# universal block heaters for motorcycles/scooters?



## redfishsc (Jan 14, 2008)

This cold weather is killing me in the morning with cold starts. I drive a Schwinn Graduate scooter a whole mile every day to work/school, and was wondering if I could retrofit a block heater made for cars (universal aftermarket). 50cc engine., any tips?


----------



## maxwell_smart007 (Jan 14, 2008)

Never heard of someone wanting to do that...Considering how small the oil pan is on a scooter, you definitely don't want to use too large a block heater!  Try and find one meant for a sub-compact car - like a Yugo! 

Personally, if it's cold enough to want to plug in a motorcycle, I'd take the bus!


----------



## dbriski (Jan 14, 2008)

Use an electric blanket, cheap and easy.


----------



## redfishsc (Jan 14, 2008)

David, the electric blanket sounds good but this scooter is stored outdoors with only the OEM supplied cover, so if it rains, there will be trouble.


----------



## maxwell_smart007 (Jan 14, 2008)

Did a little digging, and found some magnetic-mount block heaters, so you don't have to dig a hole in your oil pan, and have a cord hanging down!  
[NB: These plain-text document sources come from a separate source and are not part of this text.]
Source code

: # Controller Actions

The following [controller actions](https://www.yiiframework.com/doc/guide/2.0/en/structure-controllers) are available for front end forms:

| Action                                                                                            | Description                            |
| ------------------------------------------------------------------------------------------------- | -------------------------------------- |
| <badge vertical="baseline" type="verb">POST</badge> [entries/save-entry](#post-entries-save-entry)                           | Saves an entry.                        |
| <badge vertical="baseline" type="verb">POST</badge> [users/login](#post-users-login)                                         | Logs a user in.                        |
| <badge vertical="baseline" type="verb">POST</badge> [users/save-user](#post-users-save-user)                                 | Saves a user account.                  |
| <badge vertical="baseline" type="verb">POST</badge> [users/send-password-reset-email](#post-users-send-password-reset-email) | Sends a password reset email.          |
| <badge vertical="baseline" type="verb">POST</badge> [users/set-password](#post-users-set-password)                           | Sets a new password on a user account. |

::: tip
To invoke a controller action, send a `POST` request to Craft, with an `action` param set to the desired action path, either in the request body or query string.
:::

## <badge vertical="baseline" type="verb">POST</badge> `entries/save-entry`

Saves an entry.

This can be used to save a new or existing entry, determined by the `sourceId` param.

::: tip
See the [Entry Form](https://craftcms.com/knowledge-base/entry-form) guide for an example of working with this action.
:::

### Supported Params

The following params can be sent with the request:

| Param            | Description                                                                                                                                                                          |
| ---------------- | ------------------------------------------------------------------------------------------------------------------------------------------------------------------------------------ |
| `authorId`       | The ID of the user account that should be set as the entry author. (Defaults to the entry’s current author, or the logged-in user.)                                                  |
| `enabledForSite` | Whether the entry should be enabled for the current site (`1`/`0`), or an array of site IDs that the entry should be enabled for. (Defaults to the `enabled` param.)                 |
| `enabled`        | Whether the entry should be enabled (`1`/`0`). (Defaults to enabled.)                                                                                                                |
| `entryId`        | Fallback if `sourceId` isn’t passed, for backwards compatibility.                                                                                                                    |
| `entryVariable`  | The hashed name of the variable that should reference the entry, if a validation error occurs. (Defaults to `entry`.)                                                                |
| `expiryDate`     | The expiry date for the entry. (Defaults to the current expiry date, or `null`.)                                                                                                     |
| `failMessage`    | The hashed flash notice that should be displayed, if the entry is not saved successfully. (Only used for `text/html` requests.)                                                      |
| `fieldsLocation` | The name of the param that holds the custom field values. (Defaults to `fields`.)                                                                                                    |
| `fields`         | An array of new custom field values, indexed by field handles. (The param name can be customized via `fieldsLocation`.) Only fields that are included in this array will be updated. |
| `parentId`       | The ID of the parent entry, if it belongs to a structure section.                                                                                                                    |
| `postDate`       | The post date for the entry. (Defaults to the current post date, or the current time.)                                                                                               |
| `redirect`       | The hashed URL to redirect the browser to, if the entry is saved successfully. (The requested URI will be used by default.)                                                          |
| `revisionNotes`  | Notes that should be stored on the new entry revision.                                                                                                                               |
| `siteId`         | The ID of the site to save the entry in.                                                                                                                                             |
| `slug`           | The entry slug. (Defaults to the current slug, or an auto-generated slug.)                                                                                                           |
http://www.amazon.com/dp/B000BOABS6?smid=ATVPDKIKX0DER&tag=nextag-auto-20&linkCode=asn

http://www.jcwhitney.com/webapp/wcs...D=231000000&productId=2000836&catalogId=10101


----------



## redfishsc (Jan 14, 2008)

Hmmm, I saw those once but wasn't sure if they would be overkill, but the one at JCWhitney said it does not exceed 250F, which is plenty safe. Thanks Maxwell, I may be getting one of those very soon.


----------



## DWK5150 (Jan 15, 2008)

A motor that small just get a battery heater blanket.


----------